▶ **SELECTED TEXT**

********************

Brussels has frozen accession talks but is still pushing to update the Customs Union and advance a conditional roadmap for visa liberalisation. The trade-off is clear; Brussels expects Turkish co-operation on enforcing sanctions. During the latest High-Level Trade Dialogue, EU officials cautioned that any circumvention of Russia-related controls could delay or derail the planned Customs Union upgrade. Executives can therefore expect tighter dual-use export checks at Turkish ports and possible compliance audits on EU-bound supply chains.
Moscow still supplies just over 40 percent of Turkey’s gas and remains a large tourism and metals market. At the same time, Ankara sells Bayraktar drones to Kyiv and is building a factory outside Kyiv to deepen that co-operation. This twin-track policy keeps energy flowing and the grain corridor viable, but leaves Turkish firms exposed to future US secondary sanctions if parallel-import trade expands.
China’s Foreign Minister’s meeting with Hakan Fidan, Turkey’s FM, during Fidan’s June 2024 visit, produced Belt-and-Road pledges on logistics, lithium-battery projects and a highly symbolic tour of Xinjiang, yet analysts note that mistrust and a US$40 billion trade deficit limit momentum. Beijing seeks a manufacturing foothold, and Ankara wants capital and technology without over-reliance.
Turkey’s foreign policy operates on a transactional basis rather than fixed alliances. Businesses that blend Gulf financing, EU market access, Russian energy arrangements and selective partnerships with China can shield their operations, if they build clear geopolitical compliance clauses into all long-term agreements.
Industrial shift – clean energy, defence autonomy and big infrastructure
Ankara’s new ‘super-permit’ streamlines the renewable energy approval process, cutting timelines from four years to under two by co-ordinating environmental and forestry approvals in parallel. The government targets 120 GW of installed solar and wind capacity by 2035 (nearly four times the current 31 GW), backed by annual YEKA auctions and guaranteed dollar-based feed-in tariffs.
In 2024, solar output edged ahead of gas-fired power for the first time. Nine out of ten megawatts in the 13 GW construction pipeline are low-carbon or nuclear. Akkuyu-1 is on track for grid connection in 2026, while utility-scale batteries (target 80 GWh by 2030) will smooth intermittence. The shift promises to trim the US$40 billion annual fossil-fuel import bill but will squeeze LNG suppliers already feeling the pinch from lower Turkish uptake.
The Medium-Term Program sets defence spending at 1.8% of GDP, with funds directed toward key projects like the TF-X “Kaan” fighter, SIPER long-range air defence system, and a new drone line tailored for Gulf buyers. Defence exports reached US$5.5 billion in 2024, twice the 2021 figure. Saudi Arabia’s US$3 billion UCAV deal includes technology-transfer terms, aligning Turkey’s defence industry with Gulf security priorities.

********************

▶ **ITEMS**
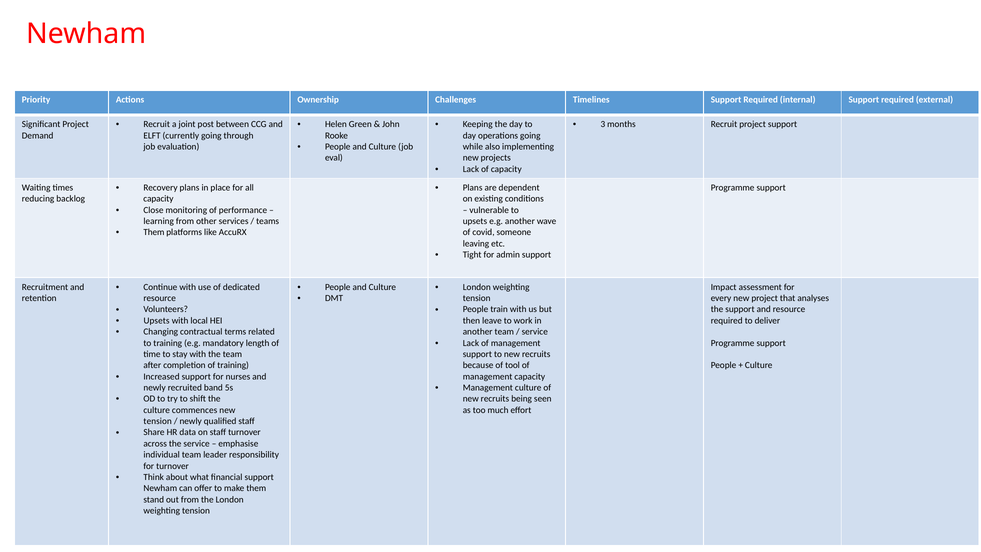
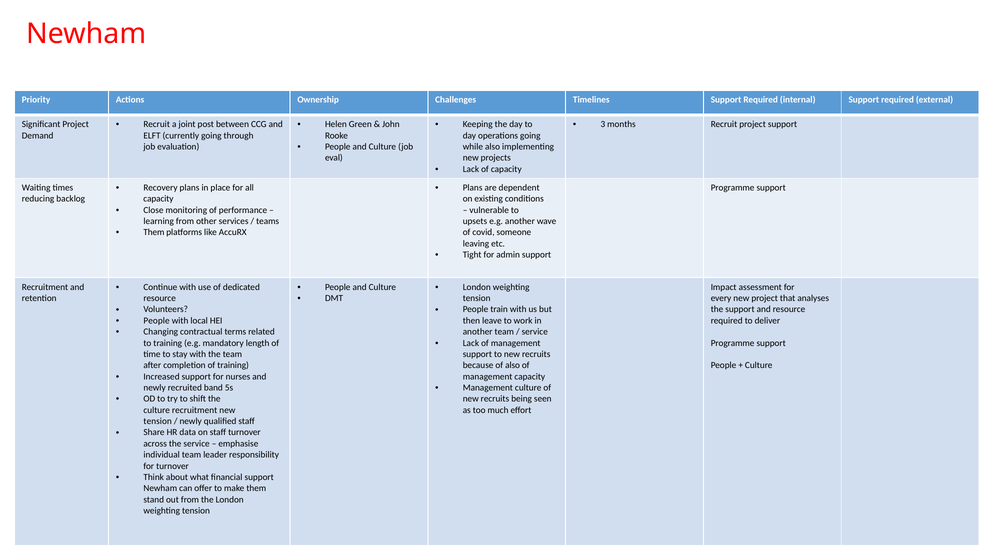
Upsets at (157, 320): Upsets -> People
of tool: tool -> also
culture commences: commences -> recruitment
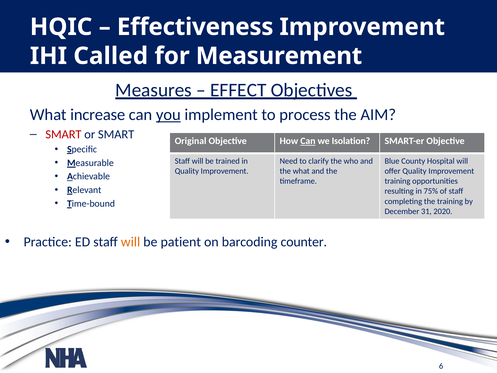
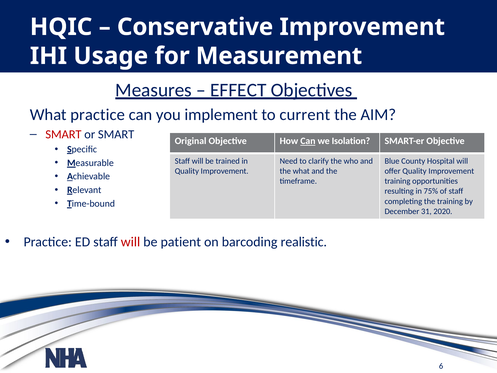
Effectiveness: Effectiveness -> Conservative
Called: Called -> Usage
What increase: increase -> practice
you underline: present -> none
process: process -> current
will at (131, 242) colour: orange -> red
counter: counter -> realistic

********************

▶ **WORK TO BE COMPLETED**
Can you write out the Turkey text above from "Turkey’s foreign policy" to "all long-term agreements.", word for word?

▶ **WRITTEN ANSWER**
Turkey’s foreign policy operates on a transactional basis rather than fixed alliances. Businesses that blend Gulf financing, EU market access, Russian energy arrangements and selective partnerships with China can shield their operations, if they build clear geopolitical compliance clauses into all long-term agreements.